> [Try it] Whenever a line of the listing contains the string "lines", return that line.

> [Material provided]
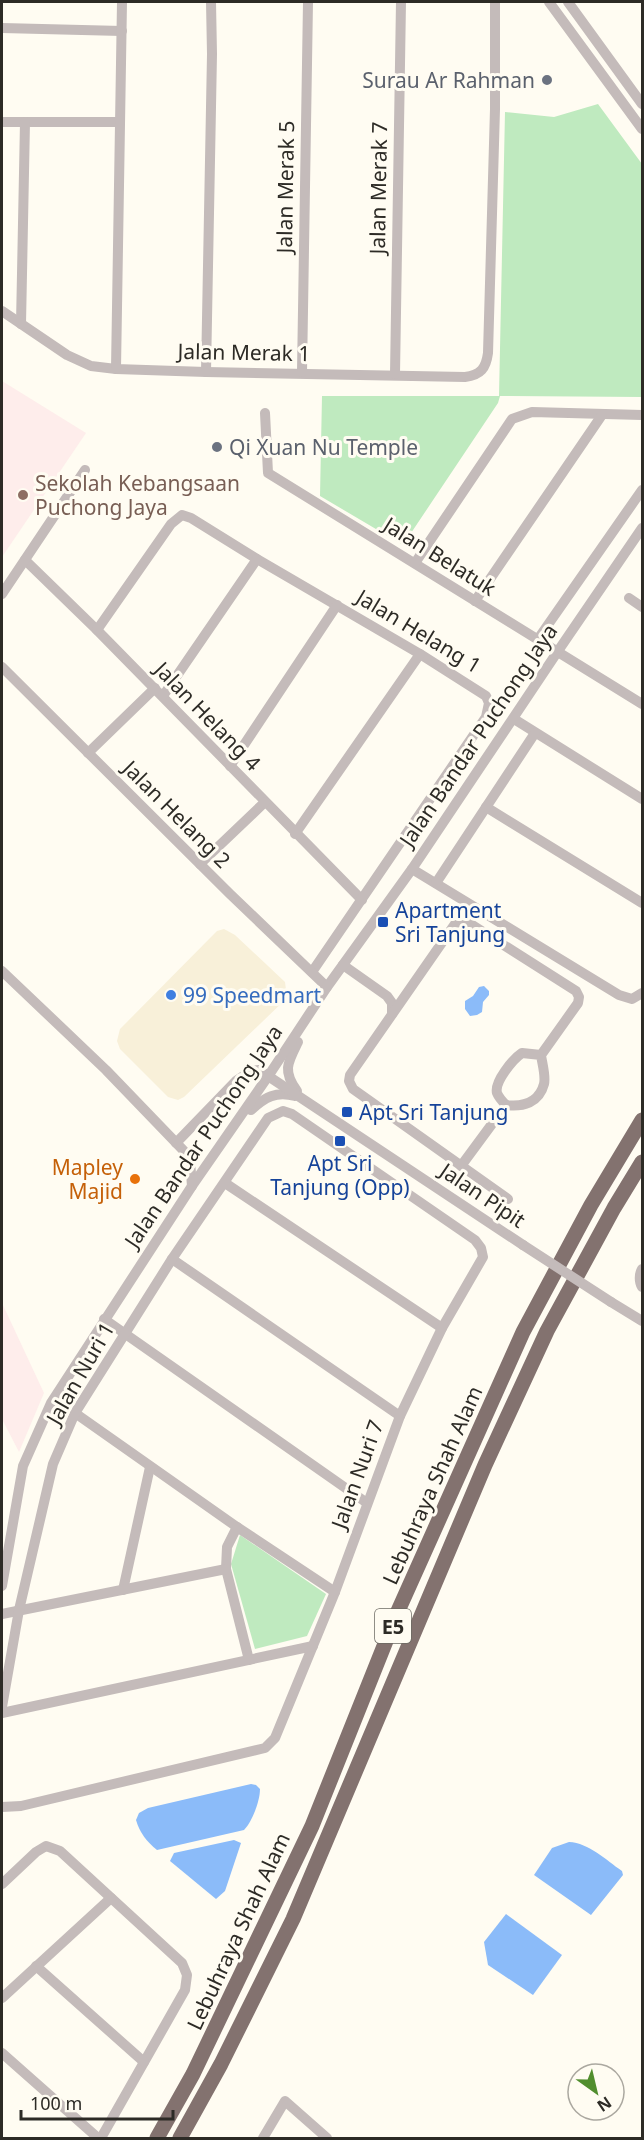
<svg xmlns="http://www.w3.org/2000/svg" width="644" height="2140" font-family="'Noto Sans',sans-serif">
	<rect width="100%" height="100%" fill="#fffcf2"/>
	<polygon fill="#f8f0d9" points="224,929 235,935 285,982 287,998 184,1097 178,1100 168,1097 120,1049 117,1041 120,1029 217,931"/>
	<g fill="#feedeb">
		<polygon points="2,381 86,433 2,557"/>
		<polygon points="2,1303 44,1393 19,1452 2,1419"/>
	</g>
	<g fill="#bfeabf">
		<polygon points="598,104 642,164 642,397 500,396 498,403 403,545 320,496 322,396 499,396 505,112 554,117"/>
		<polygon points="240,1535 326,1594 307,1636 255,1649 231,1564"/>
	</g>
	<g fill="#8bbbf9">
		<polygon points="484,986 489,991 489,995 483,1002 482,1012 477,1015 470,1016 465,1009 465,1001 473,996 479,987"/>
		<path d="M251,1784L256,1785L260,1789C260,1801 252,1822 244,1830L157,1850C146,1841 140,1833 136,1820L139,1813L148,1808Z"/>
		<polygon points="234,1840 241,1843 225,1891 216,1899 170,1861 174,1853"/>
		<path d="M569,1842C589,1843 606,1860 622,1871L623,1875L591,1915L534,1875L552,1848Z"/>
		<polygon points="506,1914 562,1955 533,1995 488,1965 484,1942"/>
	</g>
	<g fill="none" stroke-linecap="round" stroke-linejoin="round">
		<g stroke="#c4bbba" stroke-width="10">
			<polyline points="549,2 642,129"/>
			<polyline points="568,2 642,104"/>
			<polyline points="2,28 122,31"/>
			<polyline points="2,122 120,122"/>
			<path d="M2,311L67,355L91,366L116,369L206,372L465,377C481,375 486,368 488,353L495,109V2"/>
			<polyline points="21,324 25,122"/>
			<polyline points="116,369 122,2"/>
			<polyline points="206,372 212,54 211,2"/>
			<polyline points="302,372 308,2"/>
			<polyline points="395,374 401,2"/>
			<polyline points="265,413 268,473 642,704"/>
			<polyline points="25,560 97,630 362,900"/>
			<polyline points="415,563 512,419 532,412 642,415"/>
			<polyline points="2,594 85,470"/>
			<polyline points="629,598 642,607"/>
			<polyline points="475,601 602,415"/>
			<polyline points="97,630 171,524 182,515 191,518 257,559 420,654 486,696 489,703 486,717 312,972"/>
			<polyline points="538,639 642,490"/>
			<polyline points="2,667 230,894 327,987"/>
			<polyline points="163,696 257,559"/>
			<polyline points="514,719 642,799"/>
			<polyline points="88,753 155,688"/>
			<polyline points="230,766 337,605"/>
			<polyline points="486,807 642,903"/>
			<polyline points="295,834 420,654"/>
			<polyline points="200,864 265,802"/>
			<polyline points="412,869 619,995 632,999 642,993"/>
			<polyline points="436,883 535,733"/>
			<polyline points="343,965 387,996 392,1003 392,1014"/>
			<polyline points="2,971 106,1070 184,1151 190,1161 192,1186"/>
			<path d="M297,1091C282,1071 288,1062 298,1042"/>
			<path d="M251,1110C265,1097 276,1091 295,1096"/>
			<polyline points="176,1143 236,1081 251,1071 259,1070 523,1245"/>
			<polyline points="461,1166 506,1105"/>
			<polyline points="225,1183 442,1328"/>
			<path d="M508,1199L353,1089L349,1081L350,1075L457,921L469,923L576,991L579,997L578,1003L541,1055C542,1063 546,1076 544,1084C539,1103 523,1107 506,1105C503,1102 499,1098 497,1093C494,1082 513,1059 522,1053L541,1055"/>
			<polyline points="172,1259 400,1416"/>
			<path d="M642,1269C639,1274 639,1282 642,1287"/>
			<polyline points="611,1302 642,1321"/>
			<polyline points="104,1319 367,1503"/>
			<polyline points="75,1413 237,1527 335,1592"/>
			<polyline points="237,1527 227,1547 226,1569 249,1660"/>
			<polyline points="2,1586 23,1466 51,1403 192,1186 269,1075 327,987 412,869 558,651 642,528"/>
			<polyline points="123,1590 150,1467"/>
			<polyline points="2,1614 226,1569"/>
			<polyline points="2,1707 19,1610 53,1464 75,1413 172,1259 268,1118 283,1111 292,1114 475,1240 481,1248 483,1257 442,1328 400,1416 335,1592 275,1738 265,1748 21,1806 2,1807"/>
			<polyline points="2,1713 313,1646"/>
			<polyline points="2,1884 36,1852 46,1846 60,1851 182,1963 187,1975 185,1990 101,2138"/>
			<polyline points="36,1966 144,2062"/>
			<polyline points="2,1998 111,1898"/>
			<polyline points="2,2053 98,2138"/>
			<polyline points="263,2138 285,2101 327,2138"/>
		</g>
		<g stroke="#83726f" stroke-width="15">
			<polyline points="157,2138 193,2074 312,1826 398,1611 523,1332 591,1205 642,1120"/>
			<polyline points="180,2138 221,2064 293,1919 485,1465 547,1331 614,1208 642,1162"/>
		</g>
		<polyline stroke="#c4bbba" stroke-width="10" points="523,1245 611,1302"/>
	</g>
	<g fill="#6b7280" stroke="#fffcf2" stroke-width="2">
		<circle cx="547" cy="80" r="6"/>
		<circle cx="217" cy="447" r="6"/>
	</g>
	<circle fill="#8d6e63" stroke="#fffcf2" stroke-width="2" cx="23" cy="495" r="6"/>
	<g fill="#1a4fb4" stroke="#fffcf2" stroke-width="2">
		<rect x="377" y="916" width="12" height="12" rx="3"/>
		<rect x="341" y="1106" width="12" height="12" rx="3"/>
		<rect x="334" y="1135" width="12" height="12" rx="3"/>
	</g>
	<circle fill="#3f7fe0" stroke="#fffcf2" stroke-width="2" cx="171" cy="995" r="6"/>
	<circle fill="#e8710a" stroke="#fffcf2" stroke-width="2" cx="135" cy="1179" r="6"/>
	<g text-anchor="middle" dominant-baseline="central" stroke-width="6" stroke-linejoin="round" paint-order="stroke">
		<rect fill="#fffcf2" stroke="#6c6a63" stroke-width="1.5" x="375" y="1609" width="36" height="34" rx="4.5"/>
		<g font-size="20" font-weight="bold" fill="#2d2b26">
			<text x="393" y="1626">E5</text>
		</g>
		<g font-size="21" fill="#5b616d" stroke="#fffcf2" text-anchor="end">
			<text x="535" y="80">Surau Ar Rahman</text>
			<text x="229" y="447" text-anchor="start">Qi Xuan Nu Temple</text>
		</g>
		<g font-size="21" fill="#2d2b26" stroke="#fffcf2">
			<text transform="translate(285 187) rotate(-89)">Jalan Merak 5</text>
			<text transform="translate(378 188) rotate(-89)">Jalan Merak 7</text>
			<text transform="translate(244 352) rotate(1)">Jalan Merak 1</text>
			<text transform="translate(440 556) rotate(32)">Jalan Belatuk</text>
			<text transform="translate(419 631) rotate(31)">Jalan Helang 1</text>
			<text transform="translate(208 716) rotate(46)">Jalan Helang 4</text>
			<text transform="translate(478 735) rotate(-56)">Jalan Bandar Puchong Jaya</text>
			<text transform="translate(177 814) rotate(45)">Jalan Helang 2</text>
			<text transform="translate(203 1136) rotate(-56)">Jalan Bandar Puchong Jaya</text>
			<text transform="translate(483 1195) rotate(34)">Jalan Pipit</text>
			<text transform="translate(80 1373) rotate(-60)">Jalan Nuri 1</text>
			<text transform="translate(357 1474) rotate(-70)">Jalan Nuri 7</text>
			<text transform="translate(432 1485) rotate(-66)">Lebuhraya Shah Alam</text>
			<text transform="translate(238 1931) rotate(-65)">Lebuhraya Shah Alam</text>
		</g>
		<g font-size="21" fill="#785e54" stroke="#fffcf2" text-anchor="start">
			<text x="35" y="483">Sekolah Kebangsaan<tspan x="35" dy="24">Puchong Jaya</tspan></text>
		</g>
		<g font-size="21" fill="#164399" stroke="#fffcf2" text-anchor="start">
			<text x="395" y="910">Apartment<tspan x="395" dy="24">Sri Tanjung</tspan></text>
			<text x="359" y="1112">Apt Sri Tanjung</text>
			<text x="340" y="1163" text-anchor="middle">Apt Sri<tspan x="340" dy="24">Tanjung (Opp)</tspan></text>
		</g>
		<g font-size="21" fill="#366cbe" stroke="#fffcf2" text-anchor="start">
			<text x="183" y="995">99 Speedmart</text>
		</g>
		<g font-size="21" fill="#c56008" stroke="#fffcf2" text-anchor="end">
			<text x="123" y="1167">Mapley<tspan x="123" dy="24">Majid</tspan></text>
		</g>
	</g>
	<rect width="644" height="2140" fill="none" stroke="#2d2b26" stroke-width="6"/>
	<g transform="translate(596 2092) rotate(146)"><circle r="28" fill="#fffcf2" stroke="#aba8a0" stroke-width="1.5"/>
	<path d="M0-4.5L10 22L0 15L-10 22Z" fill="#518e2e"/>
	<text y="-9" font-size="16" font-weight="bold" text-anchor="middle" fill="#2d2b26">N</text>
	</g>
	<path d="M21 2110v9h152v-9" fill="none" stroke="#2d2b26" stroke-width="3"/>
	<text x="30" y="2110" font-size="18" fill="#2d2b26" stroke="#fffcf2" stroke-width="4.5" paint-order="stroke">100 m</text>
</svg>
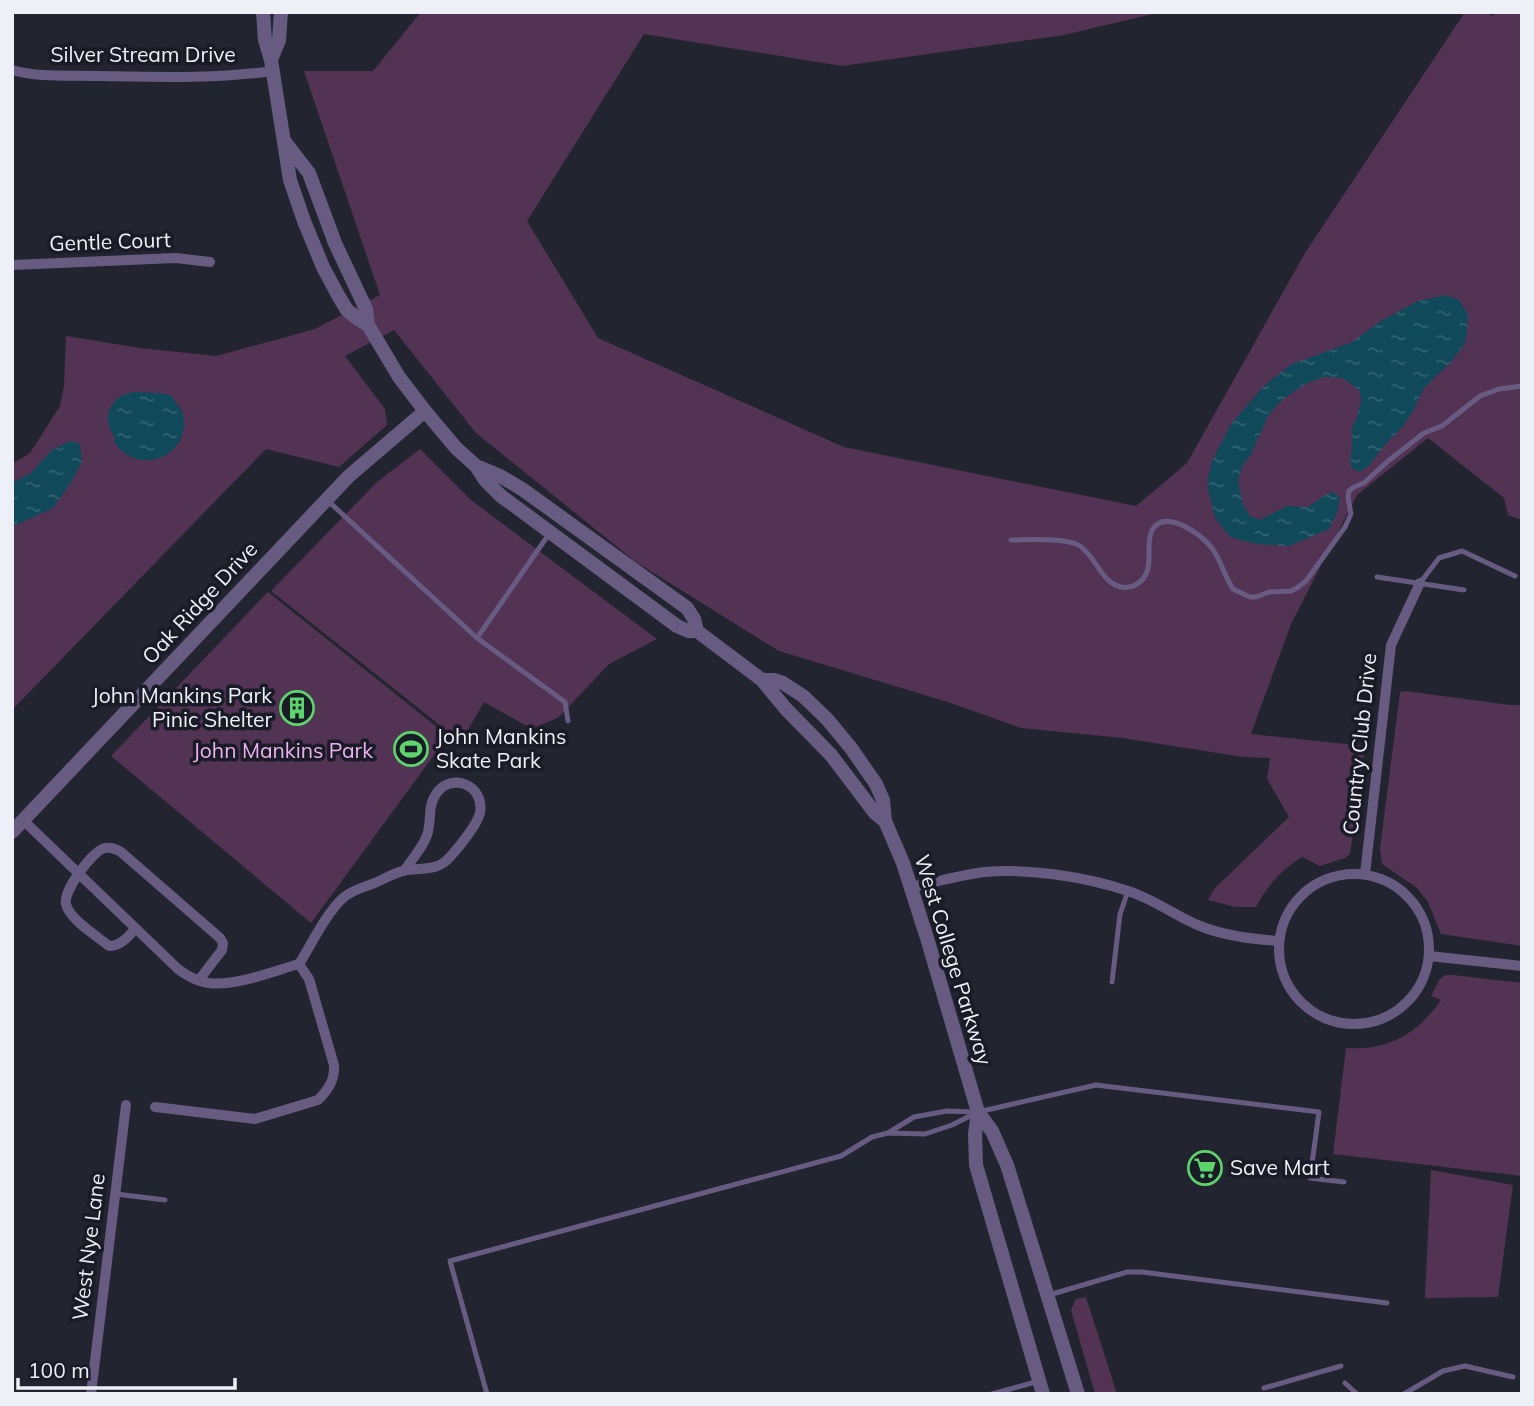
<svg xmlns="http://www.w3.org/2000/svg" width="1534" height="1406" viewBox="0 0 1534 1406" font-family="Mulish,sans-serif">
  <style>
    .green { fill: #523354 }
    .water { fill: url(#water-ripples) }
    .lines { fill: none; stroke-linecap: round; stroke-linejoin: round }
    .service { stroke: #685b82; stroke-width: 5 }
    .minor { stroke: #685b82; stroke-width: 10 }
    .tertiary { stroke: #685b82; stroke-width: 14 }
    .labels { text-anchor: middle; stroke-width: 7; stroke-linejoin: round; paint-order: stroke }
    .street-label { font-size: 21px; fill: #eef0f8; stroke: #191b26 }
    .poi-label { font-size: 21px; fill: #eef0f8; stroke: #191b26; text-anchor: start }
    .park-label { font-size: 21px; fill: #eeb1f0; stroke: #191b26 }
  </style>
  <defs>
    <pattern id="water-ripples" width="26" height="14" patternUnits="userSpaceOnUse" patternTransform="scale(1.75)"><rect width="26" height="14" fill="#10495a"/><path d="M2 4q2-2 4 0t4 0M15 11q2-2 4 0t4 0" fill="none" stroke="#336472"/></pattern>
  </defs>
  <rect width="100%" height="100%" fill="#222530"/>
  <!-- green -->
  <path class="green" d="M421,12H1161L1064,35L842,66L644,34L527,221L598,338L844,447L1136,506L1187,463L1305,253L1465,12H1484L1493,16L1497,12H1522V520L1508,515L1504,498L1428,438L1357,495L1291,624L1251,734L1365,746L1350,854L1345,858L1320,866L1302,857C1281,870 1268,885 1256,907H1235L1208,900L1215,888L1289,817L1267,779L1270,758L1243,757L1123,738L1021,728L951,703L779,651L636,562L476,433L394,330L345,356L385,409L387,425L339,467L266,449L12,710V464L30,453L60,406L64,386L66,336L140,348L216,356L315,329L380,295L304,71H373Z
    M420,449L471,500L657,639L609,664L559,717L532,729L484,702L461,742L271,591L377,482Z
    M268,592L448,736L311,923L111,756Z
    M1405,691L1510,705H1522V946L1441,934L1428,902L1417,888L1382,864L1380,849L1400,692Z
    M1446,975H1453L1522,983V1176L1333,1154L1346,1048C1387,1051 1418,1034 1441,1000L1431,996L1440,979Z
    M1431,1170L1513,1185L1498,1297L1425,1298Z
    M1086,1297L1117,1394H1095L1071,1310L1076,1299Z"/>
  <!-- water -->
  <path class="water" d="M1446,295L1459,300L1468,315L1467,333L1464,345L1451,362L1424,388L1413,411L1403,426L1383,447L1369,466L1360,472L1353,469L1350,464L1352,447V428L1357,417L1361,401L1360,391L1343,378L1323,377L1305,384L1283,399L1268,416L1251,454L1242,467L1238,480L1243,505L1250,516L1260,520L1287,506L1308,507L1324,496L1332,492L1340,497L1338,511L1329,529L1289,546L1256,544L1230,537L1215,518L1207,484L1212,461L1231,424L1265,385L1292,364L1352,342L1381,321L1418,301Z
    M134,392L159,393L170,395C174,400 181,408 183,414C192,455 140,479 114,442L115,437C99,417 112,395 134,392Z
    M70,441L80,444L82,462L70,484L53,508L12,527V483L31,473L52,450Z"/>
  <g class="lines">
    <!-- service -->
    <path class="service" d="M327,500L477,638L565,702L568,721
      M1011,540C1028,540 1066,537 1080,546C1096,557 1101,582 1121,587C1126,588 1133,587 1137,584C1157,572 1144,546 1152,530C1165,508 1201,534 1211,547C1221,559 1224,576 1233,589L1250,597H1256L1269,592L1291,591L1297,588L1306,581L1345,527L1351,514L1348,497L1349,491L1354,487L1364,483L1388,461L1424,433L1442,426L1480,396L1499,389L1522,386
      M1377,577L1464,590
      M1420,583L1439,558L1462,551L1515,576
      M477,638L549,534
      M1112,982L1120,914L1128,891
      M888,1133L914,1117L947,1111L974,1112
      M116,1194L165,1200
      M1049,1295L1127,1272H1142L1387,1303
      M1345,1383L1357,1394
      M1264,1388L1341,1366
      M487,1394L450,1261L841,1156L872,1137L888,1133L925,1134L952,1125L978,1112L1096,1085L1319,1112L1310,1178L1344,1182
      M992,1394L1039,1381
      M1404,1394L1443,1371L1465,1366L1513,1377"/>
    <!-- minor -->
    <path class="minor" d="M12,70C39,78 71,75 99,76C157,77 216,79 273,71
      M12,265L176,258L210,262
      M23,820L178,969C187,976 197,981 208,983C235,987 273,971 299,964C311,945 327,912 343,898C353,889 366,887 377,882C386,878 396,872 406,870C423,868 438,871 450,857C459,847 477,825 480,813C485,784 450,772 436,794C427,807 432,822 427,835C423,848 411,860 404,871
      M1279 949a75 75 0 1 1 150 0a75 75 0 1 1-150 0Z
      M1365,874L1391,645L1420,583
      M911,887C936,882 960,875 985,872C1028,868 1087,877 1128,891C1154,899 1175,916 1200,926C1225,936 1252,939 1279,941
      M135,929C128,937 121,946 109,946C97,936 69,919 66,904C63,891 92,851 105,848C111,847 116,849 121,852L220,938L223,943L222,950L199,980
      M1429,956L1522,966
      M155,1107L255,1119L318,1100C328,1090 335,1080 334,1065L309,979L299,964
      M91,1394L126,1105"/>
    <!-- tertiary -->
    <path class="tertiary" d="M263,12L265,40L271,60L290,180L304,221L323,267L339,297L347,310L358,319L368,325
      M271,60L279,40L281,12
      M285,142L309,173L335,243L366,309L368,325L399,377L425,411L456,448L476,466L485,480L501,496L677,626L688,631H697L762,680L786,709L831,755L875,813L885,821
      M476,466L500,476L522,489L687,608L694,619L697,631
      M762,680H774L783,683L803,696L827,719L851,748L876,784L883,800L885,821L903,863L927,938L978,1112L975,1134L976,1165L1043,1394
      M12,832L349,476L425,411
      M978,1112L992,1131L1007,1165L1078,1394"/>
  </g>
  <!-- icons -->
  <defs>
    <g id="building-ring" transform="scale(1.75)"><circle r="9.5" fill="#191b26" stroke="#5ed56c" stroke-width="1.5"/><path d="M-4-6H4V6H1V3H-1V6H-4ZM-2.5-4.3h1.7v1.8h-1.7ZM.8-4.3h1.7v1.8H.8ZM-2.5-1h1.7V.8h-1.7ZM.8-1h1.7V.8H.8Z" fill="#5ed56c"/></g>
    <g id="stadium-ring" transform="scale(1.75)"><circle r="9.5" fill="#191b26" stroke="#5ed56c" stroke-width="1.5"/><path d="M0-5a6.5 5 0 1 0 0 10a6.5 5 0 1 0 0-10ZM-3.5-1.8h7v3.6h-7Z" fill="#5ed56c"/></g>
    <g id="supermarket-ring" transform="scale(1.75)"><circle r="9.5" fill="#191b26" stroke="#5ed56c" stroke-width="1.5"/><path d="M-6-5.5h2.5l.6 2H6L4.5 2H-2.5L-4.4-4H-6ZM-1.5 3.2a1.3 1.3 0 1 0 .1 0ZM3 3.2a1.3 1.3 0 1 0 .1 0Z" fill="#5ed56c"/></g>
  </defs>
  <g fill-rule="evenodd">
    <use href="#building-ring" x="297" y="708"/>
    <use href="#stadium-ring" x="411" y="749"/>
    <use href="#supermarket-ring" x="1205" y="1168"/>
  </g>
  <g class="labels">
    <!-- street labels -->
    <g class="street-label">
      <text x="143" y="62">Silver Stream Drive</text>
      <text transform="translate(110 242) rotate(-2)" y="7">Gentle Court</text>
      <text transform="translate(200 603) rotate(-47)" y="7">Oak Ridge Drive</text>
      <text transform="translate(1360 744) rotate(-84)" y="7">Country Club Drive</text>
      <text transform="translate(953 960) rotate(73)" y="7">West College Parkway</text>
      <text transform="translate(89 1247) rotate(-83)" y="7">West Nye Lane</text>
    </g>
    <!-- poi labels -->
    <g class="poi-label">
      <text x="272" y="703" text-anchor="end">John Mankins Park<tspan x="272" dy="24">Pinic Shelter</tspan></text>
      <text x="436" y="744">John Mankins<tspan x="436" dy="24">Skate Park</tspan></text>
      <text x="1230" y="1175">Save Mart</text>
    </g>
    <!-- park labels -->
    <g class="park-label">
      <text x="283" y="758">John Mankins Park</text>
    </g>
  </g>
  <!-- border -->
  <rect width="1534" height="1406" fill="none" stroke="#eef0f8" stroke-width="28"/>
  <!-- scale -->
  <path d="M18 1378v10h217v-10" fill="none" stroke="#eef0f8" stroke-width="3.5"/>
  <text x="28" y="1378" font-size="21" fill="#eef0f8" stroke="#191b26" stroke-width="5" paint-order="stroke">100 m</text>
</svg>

> [Reply to the task]
    .lines { fill: none; stroke-linecap: round; stroke-linejoin: round }
  <g class="lines">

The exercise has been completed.